The current literature regarding HHA comprises largely of retrospective case series reporting heterogenous data, with a paucity of evidence-based assessment tools and long-term follow-up. This raises issues of selection and publication bias, potentially resulting in underrepresentation of the rates of donor site complications and morbidity. A variation in osteochondral graft harvesting techniques also makes direct comparison between studies difficult. The impact that these limitations have on this systematic review have been minimised by the broad robust search that was conducted.
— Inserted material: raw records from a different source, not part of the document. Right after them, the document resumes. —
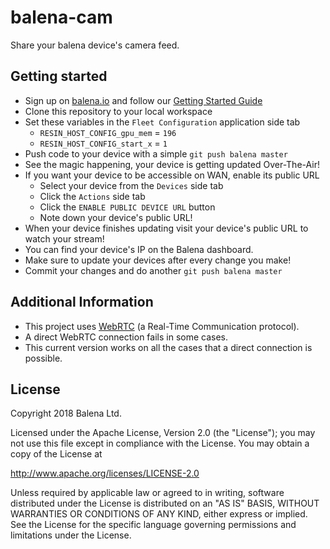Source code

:# balena-cam

Share your balena device's camera feed.

## Getting started

- Sign up on [balena.io](https://balena.io/) and follow our [Getting Started Guide](https://balena.io/docs/learn/getting-started)
- Clone this repository to your local workspace
- Set these variables in the `Fleet Configuration` application side tab
  - `RESIN_HOST_CONFIG_gpu_mem` = `196`
  - `RESIN_HOST_CONFIG_start_x` = `1`
- Push code to your device with a simple `git push balena master`
- See the magic happening, your device is getting updated Over-The-Air!
- If you want your device to be accessible on WAN, enable its public URL
  - Select your device from the `Devices` side tab
  - Click the `Actions` side tab
  - Click the `ENABLE PUBLIC DEVICE URL` button
  - Note down your device's public URL!
- When your device finishes updating visit your device's public URL to watch your stream!
- You can find your device's IP on the Balena dashboard.
- Make sure to update your devices after every change you make!
- Commit your changes and do another `git push balena master`

## Additional Information

- This project uses [WebRTC](https://webrtc.org/) (a Real-Time Communication protocol).
- A direct WebRTC connection fails in some cases.
- This current version works on all the cases that a direct connection is possible.

## License

Copyright 2018 Balena Ltd.

Licensed under the Apache License, Version 2.0 (the "License"); you may not use this file except in compliance with the License. You may obtain a copy of the License at

<http://www.apache.org/licenses/LICENSE-2.0>

Unless required by applicable law or agreed to in writing, software distributed under the License is distributed on an "AS IS" BASIS, WITHOUT WARRANTIES OR CONDITIONS OF ANY KIND, either express or implied. See the License for the specific language governing permissions and limitations under the License.
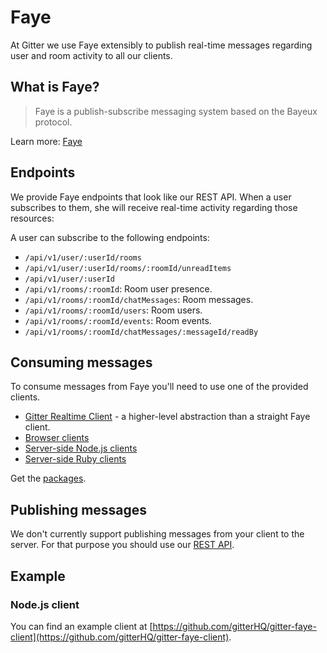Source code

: # Faye

At Gitter we use Faye extensibly to publish real-time messages regarding user and room activity to all our clients.

## What is Faye?

> Faye is a publish-subscribe messaging system based on the Bayeux protocol.

Learn more: [Faye](http://faye.jcoglan.com/)

## Endpoints

We provide Faye endpoints that look like our REST API. When a user subscribes to them, she will receive real-time activity regarding those resources:

A user can subscribe to the following endpoints:

 - `/api/v1/user/:userId/rooms` 
 - `/api/v1/user/:userId/rooms/:roomId/unreadItems`
 - `/api/v1/user/:userId`
 - `/api/v1/rooms/:roomId`: Room user presence.
 - `/api/v1/rooms/:roomId/chatMessages`: Room messages.
 - `/api/v1/rooms/:roomId/users`: Room users.
 - `/api/v1/rooms/:roomId/events`: Room events.
 - `/api/v1/rooms/:roomId/chatMessages/:messageId/readBy`

## Consuming messages

To consume messages from Faye you'll need to use one of the provided clients.

 - [Gitter Realtime Client](https://github.com/gitterHQ/realtime-client) - a higher-level abstraction than a straight Faye client.
 - [Browser clients](http://faye.jcoglan.com/browser.html) 
 - [Server-side Node.js clients](http://faye.jcoglan.com/node/clients.html)
 - [Server-side Ruby clients](http://faye.jcoglan.com/ruby/clients.html)

Get the [packages](http://faye.jcoglan.com/download.html).

## Publishing messages

We don't currently support publishing messages from your client to the server. For that purpose you should use our [REST API](rest-api).

## Example

### Node.js client

You can find an example client at [https://github.com/gitterHQ/gitter-faye-client](https://github.com/gitterHQ/gitter-faye-client).

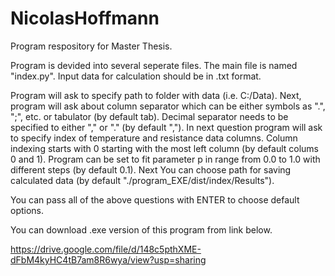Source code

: # NicolasHoffmann
Program respository for Master Thesis.

Program is devided into several seperate files. The main file is named "index.py". 
Input data for calculation should be in .txt format.

Program will ask to specify path to folder with data (i.e. C:/Data).
Next, program will ask about column separator which can be either symbols as ".", ";", etc. or tabulator (by default tab).
Decimal separator needs to be specified to either "," or "." (by default ",").
In next question program will ask to specify index of temperature and resistance data columns. Column indexing starts with 0 starting with the most left column (by default colums 0 and 1).
Program can be set to fit parameter p in range from 0.0 to 1.0 with different steps (by default 0.1).
Next You can choose path for saving calculated data (by default "./program_EXE/dist/index/Results").

You can pass all of the above questions with ENTER to choose default options.

You can download .exe version of this program from link below.

https://drive.google.com/file/d/148c5pthXME-dFbM4kyHC4tB7am8R6wya/view?usp=sharing
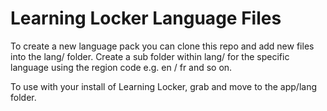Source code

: Learning Locker Language Files
==============================

To create a new language pack you can clone this repo and add new files into the lang/ folder. Create a sub folder within lang/ for the specific language using the region code e.g. en / fr and so on.

To use with your install of Learning Locker, grab and move to the app/lang folder.

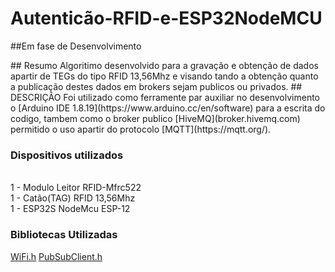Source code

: # Autenticão-RFID-e-ESP32NodeMCU

##Em fase de Desenvolvimento
<p>
## Resumo
Algoritimo desenvolvido para a gravação e obtenção de dados apartir de TEGs do tipo RFID 13,56Mhz e visando tando a obtenção quanto a publicação destes dados em brokers sejam publicos ou privados.
## DESCRIÇÃO
Foi utilizado como ferramente par auxiliar no desenvolvimento o [Arduino IDE 1.8.19](https://www.arduino.cc/en/software) para a escrita do codigo, tambem como o broker publico [HiveMQ](broker.hivemq.com) permitido o uso apartir do protocolo [MQTT](https://mqtt.org/).

 ### Dispositivos utilizados
  <br> 1 - Modulo Leitor RFID-Mfrc522
  <br> 1 - Catão(TAG) RFID 13,56Mhz
  <br> 1 - ESP32S NodeMcu ESP-12

### Bibliotecas Utilizadas
[WiFi.h](https://github.com/arduino-libraries/WiFi)
[PubSubClient.h](https://github.com/knolleary/pubsubclient)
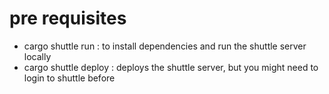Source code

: # pre requisites

- cargo shuttle run : to install dependencies and run the shuttle server locally
- cargo shuttle deploy : deploys the shuttle server, but you might need to login to shuttle before
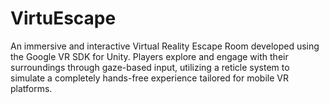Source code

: # VirtuEscape
An immersive and interactive Virtual Reality Escape Room developed using the Google VR SDK for Unity. Players explore and engage with their surroundings through gaze-based input, utilizing a reticle system to simulate a completely hands-free experience tailored for mobile VR platforms.
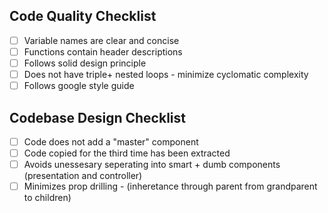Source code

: ## Code Quality Checklist

- [ ] Variable names are clear and concise
- [ ] Functions contain header descriptions
- [ ] Follows solid design principle
- [ ] Does not have triple+ nested loops - minimize cyclomatic complexity
- [ ] Follows google style guide

## Codebase Design Checklist

- [ ] Code does not add a "master" component
- [ ] Code copied for the third time has been extracted
- [ ] Avoids unessesary seperating into smart + dumb components (presentation and controller)
- [ ] Minimizes prop drilling - (inheretance through parent from grandparent to children)
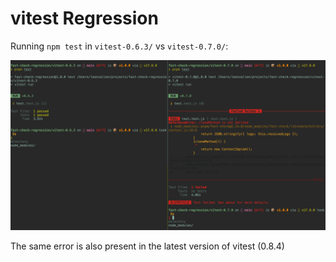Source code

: # vitest Regression

Running `npm test` in `vitest-0.6.3/` vs `vitest-0.7.0/`:

![error.png](error.png)

The same error is also present in the latest version of vitest (0.8.4)

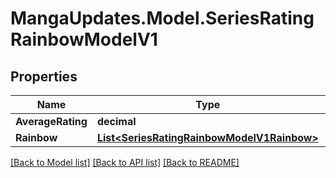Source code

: # MangaUpdates.Model.SeriesRatingRainbowModelV1

## Properties

Name | Type | Description | Notes
------------ | ------------- | ------------- | -------------
**AverageRating** | **decimal** |  | [optional] 
**Rainbow** | [**List&lt;SeriesRatingRainbowModelV1Rainbow&gt;**](SeriesRatingRainbowModelV1Rainbow.md) |  | [optional] 

[[Back to Model list]](../README.md#documentation-for-models) [[Back to API list]](../README.md#documentation-for-api-endpoints) [[Back to README]](../README.md)

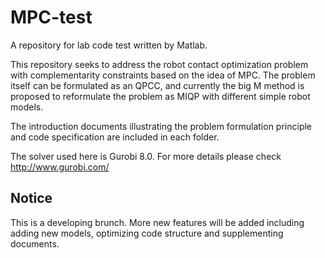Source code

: # MPC-test
A repository for lab code test written by Matlab.

This repository seeks to address the robot contact optimization problem with complementarity constraints based on the idea of MPC. The problem itself can be formulated as an QPCC, and currently the big M method is proposed to reformulate the problem as MIQP with different simple robot models.

The introduction documents illustrating the problem formulation principle and code specification are included in each folder. 

The solver used here is Gurobi 8.0. For more details please check http://www.gurobi.com/

## Notice
This is a developing brunch. More new features will be added including adding new models, optimizing code structure and supplementing documents.
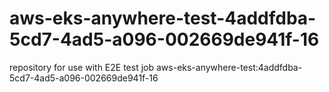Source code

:# aws-eks-anywhere-test-4addfdba-5cd7-4ad5-a096-002669de941f-16
repository for use with E2E test job aws-eks-anywhere-test:4addfdba-5cd7-4ad5-a096-002669de941f-16
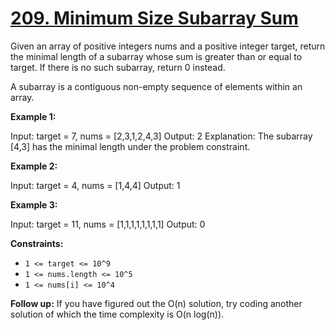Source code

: # [209. Minimum Size Subarray Sum](https://leetcode.com/problems/minimum-size-subarray-sum/)

Given an array of positive integers nums and a positive integer target, return the minimal length of a 
subarray whose sum is greater than or equal to target. If there is no such subarray, return 0 instead.

A subarray is a contiguous non-empty sequence of elements within an array.

 

**Example 1:**

Input: target = 7, nums = [2,3,1,2,4,3]
Output: 2
Explanation: The subarray [4,3] has the minimal length under the problem constraint.

**Example 2:**

Input: target = 4, nums = [1,4,4]
Output: 1

**Example 3:**

Input: target = 11, nums = [1,1,1,1,1,1,1,1]
Output: 0
 

**Constraints:**

- `1 <= target <= 10^9`
- `1 <= nums.length <= 10^5`
- `1 <= nums[i] <= 10^4`
 

**Follow up:**
If you have figured out the O(n) solution, try coding another solution of which the time complexity is O(n log(n)).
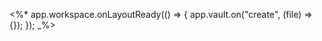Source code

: <%*
    app.workspace.onLayoutReady(() => {
        app.vault.on("create", (file) => {});
    });
_%>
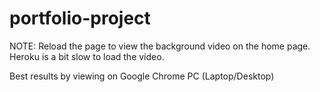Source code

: # portfolio-project
NOTE: Reload the page to view the background video on the home page. Heroku is a bit slow to load the video.


Best results by viewing on Google Chrome PC (Laptop/Desktop)
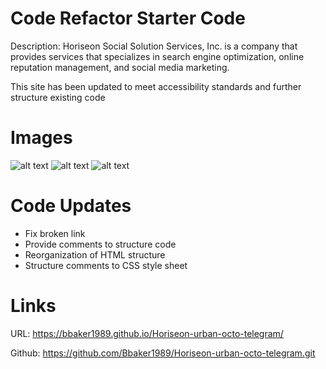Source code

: # Code Refactor Starter Code
Description: Horiseon Social Solution Services, Inc. is a company that provides services that specializes in search engine optimization, online reputation management, and social media marketing.

This site has been updated to meet accessibility standards and further structure existing code

# Images
![alt text](http://url/to/img.png)
![alt text](http://url/to/img.png)
![alt text](http://url/to/img.png)

# Code Updates
- Fix broken link
- Provide comments to structure code
- Reorganization of HTML structure
- Structure comments to CSS style sheet

# Links
URL: https://bbaker1989.github.io/Horiseon-urban-octo-telegram/

Github: https://github.com/Bbaker1989/Horiseon-urban-octo-telegram.git


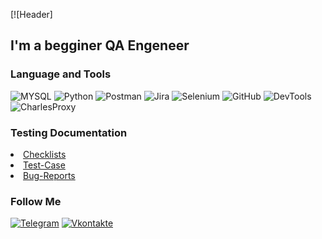 [![Header]

## I'm a begginer QA Engeneer

### Language and Tools
![MYSQL](https://img.shields.io/badge/-MYSQL-090909?style=for-the-badge&logo=mysql&logoColor=D46E2B)
![Python](https://img.shields.io/badge/-Python-090909?style=for-the-badge&logo=python&logoColor=8BB7DD-FFDF63)
![Postman](https://img.shields.io/badge/-Postman-090909?style=for-the-badge&logo=Postman&logoColor=FF7A4C)
![Jira](https://img.shields.io/badge/-Jira-090909?style=for-the-badge&logo=jira&logoColor=024FC6)
![Selenium](https://img.shields.io/badge/-Selenium-090909?style=for-the-badge&logo=Selenium&logoColor=00AD01)
![GitHub](https://img.shields.io/badge/-GitHub-090909?style=for-the-badge&logo=GitHub&logoColor=8CC3D7)
![DevTools](https://img.shields.io/badge/-DevTools-090909?style=for-the-badge&logo=googlechrome&logoColor=2674f2)
![CharlesProxy](https://img.shields.io/badge/-CharlesProxy-090909?style=for-the-badge&logo=CharlesProxy&logoColor=024FC6)

### Testing Documentation

<li><a href="https://drive.google.com/drive/folders/1aMmcyfPb4hzpl4RIuGcq72O3r3DbvGC9">Checklists</a>
<li><a href="https://drive.google.com/drive/folders/1sB2mTpU5O75I4-OW_weegA4I0ugkvwze">Test-Case</a>
<li><a href="https://drive.google.com/drive/folders/1CRyRyTnfeOJa1WEf-qpxo3dSC266knp8">Bug-Reports</a>


### Follow Me 
[![Telegram](https://img.shields.io/badge/-Telegram-090909?style=for-the-badge&logo=Telegram&logoColor=26A8E8)](https://t.me/almaz_o)
[![Vkontakte](https://img.shields.io/badge/-VK-090909?style=for-the-badge&logo=VK&logoColor=4C75A3)](https://vk.com/almaziti)
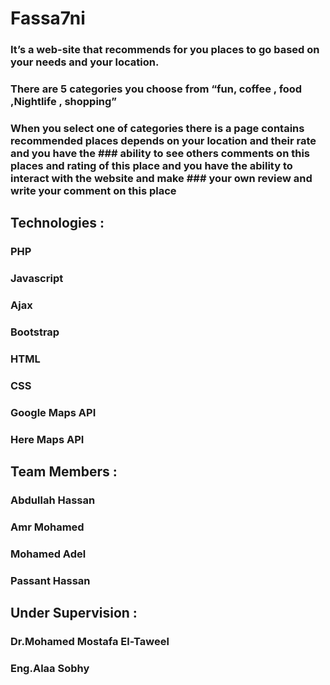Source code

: # Fassa7ni


### It’s a web-site that recommends for you places to go based on your needs and your location.
### There are 5 categories you choose from “fun, coffee , food ,Nightlife , shopping”
### When you select one of categories there is a page contains recommended  places depends on your location and their rate and you have the ### ability to see others comments on this places and rating of this place and you have the ability to interact with the website and make ### your own review and write your comment on this place


## Technologies :
### PHP
### Javascript
### Ajax
### Bootstrap
### HTML
### CSS
### Google Maps API
### Here Maps API


## Team Members :
### Abdullah Hassan
### Amr Mohamed
### Mohamed Adel
### Passant Hassan


## Under Supervision :
### Dr.Mohamed Mostafa El-Taweel
### Eng.Alaa Sobhy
Investigation of donor site morbidity would benefit from further study in a prospective fashion with pre- and post-operative PROMs included in the collected data. This systematic review was undertaken to investigate the incidence of donor site morbidity in HHA, and the forms in which this occurred. From the current data, it appears that donor site morbidity in HHA is an uncommon occurrence, but mostly takes the form of pain, with no reports of carpometacarpal instability. However, the quality of the data available does not allow for a definitive conclusion to be drawn, and further robust clinical data is required.

Conclusions

The HHA for PIPJ reconstruction is an established technique in the management of complex fracture-dislocations of the PIPJ. This systematic review supports the findings of previously published works which suggest that hemi-hamate harvest is associated with low donor site morbidity, at a rate of 6.8% [6, 7]. This review also raises several pertinent points that can be used to guide future research directions. These include the need for robust clinical data specifically examining morbidity at the hamate donor site, a consensus regarding the ideal harvesting technique for these osteochondral grafts, as well as data regarding post-operative donor site management. Biomechanical studies investigating the impact of hemi-hamate harvest on CMCJ stability would also be of value.